「這話從何說起?」二老爺震驚,睜大了眼,又感覺到懷中的人兒在輕顫,邊拍著她後背邊回道:「你娘那麼疼你,怎麼會不要你?阿莞你這是杞人憂天了。」
「可是她更喜歡五妹妹。」晏莞無辜的抬頭望向父親雙眼,「娘以前從來不兇我的,之前還把我送到舅舅家去,也不去看我。爹,是不是我再說五妹妹的不好,她還要把我送走?」
二老爺哪裡曉得女兒居然會有這種心思,簡直難以置信,摟著閨女一個勁的拍著,聲音越發輕柔:「怎麼會,之前是因為你的病,所以才送你去紀府,這不已經回來了嗎?」
「但孃親還是每天陪著五妹妹,煦哥兒也喜歡她。」
晏莞說著突然覺得喉間被膩著了,就咳了兩聲,再說話語氣就有些彆扭,「爹,我以後再也不闖禍了,我乖乖的,我不說五妹妹的不好,您和娘不要丟了我。」
二老爺聽成了哽咽,面色大慌。
他不知道女兒家的心思如此敏感,以往妻子時時縱溺自己難免就疏怠了些,沒想到竟能生出這麼多想法,刻意提了聲道:「胡說,你是爹和孃的孩子,她蓁姐兒又不是,哪有父母不要自己女兒去疼別人家孩子的?」
「但娘以前也是那樣喜歡我的,她現在就讓五妹妹陪著了,難道不是因為不喜歡我了嗎?」晏莞忽閃著一雙大眼睛看他,童稚純粹。
「那是對侄女的疼愛,勝不過你。」二老爺說著,見她還是將信將疑的,竟不知該如何詳細解釋,只好換了個問法:「莞莞告訴爹,你為什麼不喜歡五堂妹。」
「我看到她就不舒服,之前和孃親說她還不信我,又把我趕了出去。而且五妹妹那麼會討人喜歡,整個府裡都疼她,為什麼還要來和我搶爹孃,難道四叔和四嬸母就不會陪她嗎?」晏莞委屈的嘟了嘟嘴。

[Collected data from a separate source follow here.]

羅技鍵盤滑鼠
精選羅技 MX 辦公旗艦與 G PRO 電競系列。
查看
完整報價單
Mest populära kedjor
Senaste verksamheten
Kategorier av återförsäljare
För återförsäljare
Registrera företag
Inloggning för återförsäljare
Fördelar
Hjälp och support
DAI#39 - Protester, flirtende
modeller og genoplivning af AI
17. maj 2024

是啊,蓁姐兒有四弟四弟妹疼著護著,為何每日有這麼多閒時來閬仙苑?
二老爺見不得見女兒斂笑收顏,又讓她好好躺下蓋上被子,語似承諾道:「阿莞別亂想,爹和娘永遠都不會不要你的,你若真不想見蓁姐兒,我讓她以後別總過來,好不好?」
晏莞一手拽著被子,一手又去揪父親衣袖,開口時小心翼翼的:「那娘會不會生氣?」
看來真是被嚇到了,還嚇得不輕,見慣了閨女自信滿滿、張揚得意的模樣,二老爺心中很不是滋味,握著她的手塞回被中,搖頭回道:「不會,娘最疼莞姐兒了。」說完,見屋中燭光大亮,又言道:「好了,該就寢了,爹去滅掉幾盞燈,在這守著你睡了再走,可好?」
不好,她乳鴿還只啃了一半。
因為要表現得食慾寡淡,晏莞晚飯沒怎麼吃,就盼著這頓加菜,自然捨不得就這樣睡去。
她喚住起身往燭臺邊走的父親,「爹爹,您別熄,我這幾日都做噩夢睡不穩,留著吧。再者,有您這些話女兒安心多了,爹爹在外勞累了一天,就不要再陪著女兒了,只要您和娘還喜歡莞兒莞兒就放心了,您早點回去休息,明日還要上衙門的。」
幾句話說得二老爺渾身輕飄飄的,頗有些受寵若驚,閨女都懂事知道心疼自己了,又聽她說夜裡寐不安寢,就過去說了翻憐愛的言語。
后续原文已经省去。